-- Request --
Reproduce every line of the entries below without any changes.

-- Dataset excerpts --

——

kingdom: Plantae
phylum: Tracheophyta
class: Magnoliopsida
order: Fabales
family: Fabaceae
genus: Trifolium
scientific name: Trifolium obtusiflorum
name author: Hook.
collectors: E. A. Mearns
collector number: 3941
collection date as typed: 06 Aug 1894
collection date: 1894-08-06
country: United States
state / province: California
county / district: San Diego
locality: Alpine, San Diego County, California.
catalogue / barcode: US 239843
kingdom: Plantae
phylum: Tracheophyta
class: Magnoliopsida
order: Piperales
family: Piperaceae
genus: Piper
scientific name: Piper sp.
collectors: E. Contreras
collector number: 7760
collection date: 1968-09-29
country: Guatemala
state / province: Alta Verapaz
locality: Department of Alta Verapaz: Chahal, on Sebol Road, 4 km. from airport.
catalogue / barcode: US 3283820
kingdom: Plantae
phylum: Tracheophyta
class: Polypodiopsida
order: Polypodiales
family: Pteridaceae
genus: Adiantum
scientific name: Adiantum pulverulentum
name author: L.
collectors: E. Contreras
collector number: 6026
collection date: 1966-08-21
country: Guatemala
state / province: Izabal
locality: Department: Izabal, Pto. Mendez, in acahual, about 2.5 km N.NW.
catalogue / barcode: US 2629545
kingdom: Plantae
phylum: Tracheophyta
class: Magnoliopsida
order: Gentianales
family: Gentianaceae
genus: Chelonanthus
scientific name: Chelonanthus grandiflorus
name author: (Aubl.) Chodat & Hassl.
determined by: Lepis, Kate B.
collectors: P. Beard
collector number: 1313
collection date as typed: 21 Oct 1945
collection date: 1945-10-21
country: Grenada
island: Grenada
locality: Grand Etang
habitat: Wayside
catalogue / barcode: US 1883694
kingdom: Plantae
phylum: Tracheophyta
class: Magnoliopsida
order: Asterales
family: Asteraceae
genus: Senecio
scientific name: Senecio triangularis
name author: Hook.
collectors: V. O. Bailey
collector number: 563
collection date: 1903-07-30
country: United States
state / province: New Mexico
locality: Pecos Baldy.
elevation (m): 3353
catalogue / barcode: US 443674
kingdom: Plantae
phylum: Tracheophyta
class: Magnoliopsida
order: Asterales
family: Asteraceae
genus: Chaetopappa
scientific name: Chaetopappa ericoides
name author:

——

-- Response to the task --
kingdom: Plantae
phylum: Tracheophyta
class: Magnoliopsida
order: Fabales
family: Fabaceae
genus: Trifolium
scientific name: Trifolium obtusiflorum
name author: Hook.
collectors: E. A. Mearns
collector number: 3941
collection date as typed: 06 Aug 1894
collection date: 1894-08-06
country: United States
state / province: California
county / district: San Diego
locality: Alpine, San Diego County, California.
catalogue / barcode: US 239843
kingdom: Plantae
phylum: Tracheophyta
class: Magnoliopsida
order: Piperales
family: Piperaceae
genus: Piper
scientific name: Piper sp.
collectors: E. Contreras
collector number: 7760
collection date: 1968-09-29
country: Guatemala
state / province: Alta Verapaz
locality: Department of Alta Verapaz: Chahal, on Sebol Road, 4 km. from airport.
catalogue / barcode: US 3283820
kingdom: Plantae
phylum: Tracheophyta
class: Polypodiopsida
order: Polypodiales
family: Pteridaceae
genus: Adiantum
scientific name: Adiantum pulverulentum
name author: L.
collectors: E. Contreras
collector number: 6026
collection date: 1966-08-21
country: Guatemala
state / province: Izabal
locality: Department: Izabal, Pto. Mendez, in acahual, about 2.5 km N.NW.
catalogue / barcode: US 2629545
kingdom: Plantae
phylum: Tracheophyta
class: Magnoliopsida
order: Gentianales
family: Gentianaceae
genus: Chelonanthus
scientific name: Chelonanthus grandiflorus
name author: (Aubl.) Chodat & Hassl.
determined by: Lepis, Kate B.
collectors: P. Beard
collector number: 1313
collection date as typed: 21 Oct 1945
collection date: 1945-10-21
country: Grenada
island: Grenada
locality: Grand Etang
habitat: Wayside
catalogue / barcode: US 1883694
kingdom: Plantae
phylum: Tracheophyta
class: Magnoliopsida
order: Asterales
family: Asteraceae
genus: Senecio
scientific name: Senecio triangularis
name author: Hook.
collectors: V. O. Bailey
collector number: 563
collection date: 1903-07-30
country: United States
state / province: New Mexico
locality: Pecos Baldy.
elevation (m): 3353
catalogue / barcode: US 443674
kingdom: Plantae
phylum: Tracheophyta
class: Magnoliopsida
order: Asterales
family: Asteraceae
genus: Chaetopappa
scientific name: Chaetopappa ericoides
name author:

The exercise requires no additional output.